We went to Ag Progress Days yesterday one salesman was really talking up gypsum for our hay operation.


----------



## reede (May 17, 2010)

I have, and am in the process of having several truckloads delivered, one supposed to show up this afternoon. Gypsum is calcium sulfate. So, a source of calcium which helps plant roots to grow, and also floculates the soil, helping reduce compaction and improving water infiltration and waterholding capacity. One of the few sulfur sources that does not lower soil pH. The sulfate also precipitates out Al, if you have high Al levels in the subsoil.

Ohio State has a really good publication on gypsum:

https://fabe.osu.edu/sites/fabe/files/imce/files/Soybean/Gypsum%20Bulletin.pdf

There is both mined, and scrubber sourced.
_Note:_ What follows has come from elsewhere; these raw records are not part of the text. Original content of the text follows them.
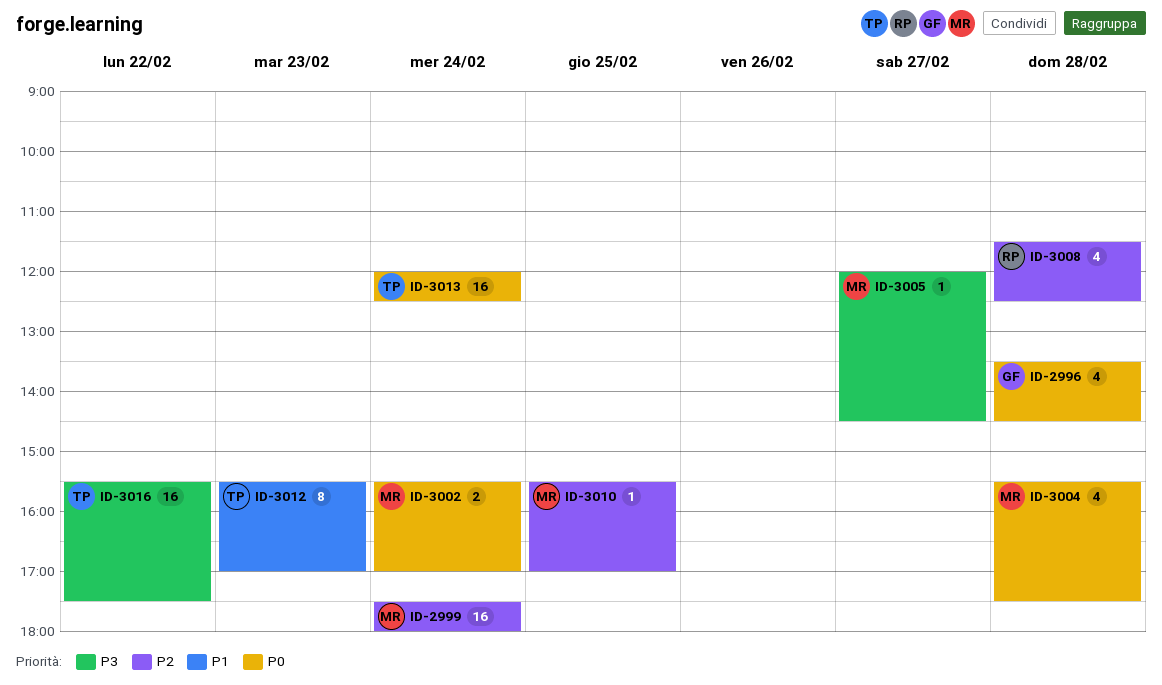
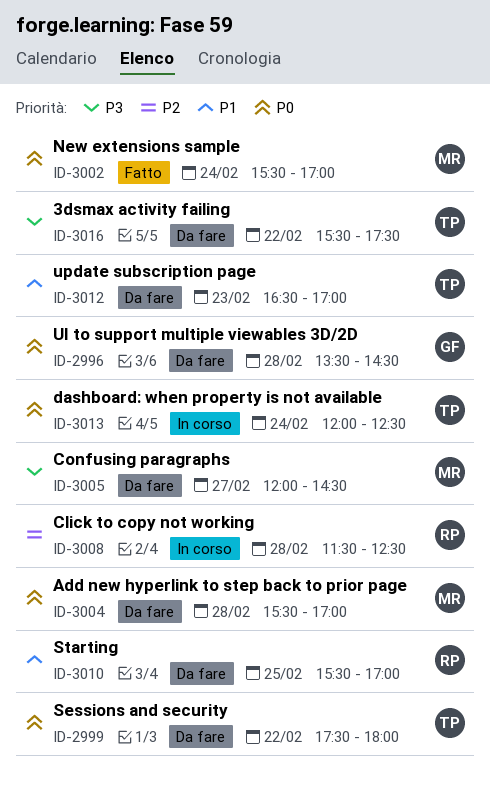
ID-2999, owner: MR -> TP
ID-2999, priority: P2 -> P0
ID-2999, day: Feb 24 -> Feb 22
ID-3004, ends: 17:30 -> 17:00
ID-3010, owner: MR -> RP
ID-3010, priority: P2 -> P1
ID-3012, begins: 15:30 -> 16:30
Here it is mostly from cleaning the stacks of coal fired power plants. The process creates a very pure gypsum source. Of course, like other bulk things like lime, or sand, distance that the stuff has to be hauled contributes greatly to the price you pay.

Application rates would typically be from half a ton to two tons per acre.

Reed

PS. I am using it on sericea lespedeza and alfalfa hay fields.


----------



## endrow (Dec 15, 2011)

Farmerbrown2 said:


> We went to Ag Progress Days yesterday one salesman was really talking up gypsum for our hay operation.


I was there that same day &#8230;&#8230;.


----------



## Farmerbrown2 (Sep 25, 2018)

That was the first time I went in over 20 years we learned a lot.


----------



## Farmerbrown2 (Sep 25, 2018)

I know gypsum is used a lot in the vegetable and Christmas tree industries. But sounds like it will work well with my heavy clay soils.


----------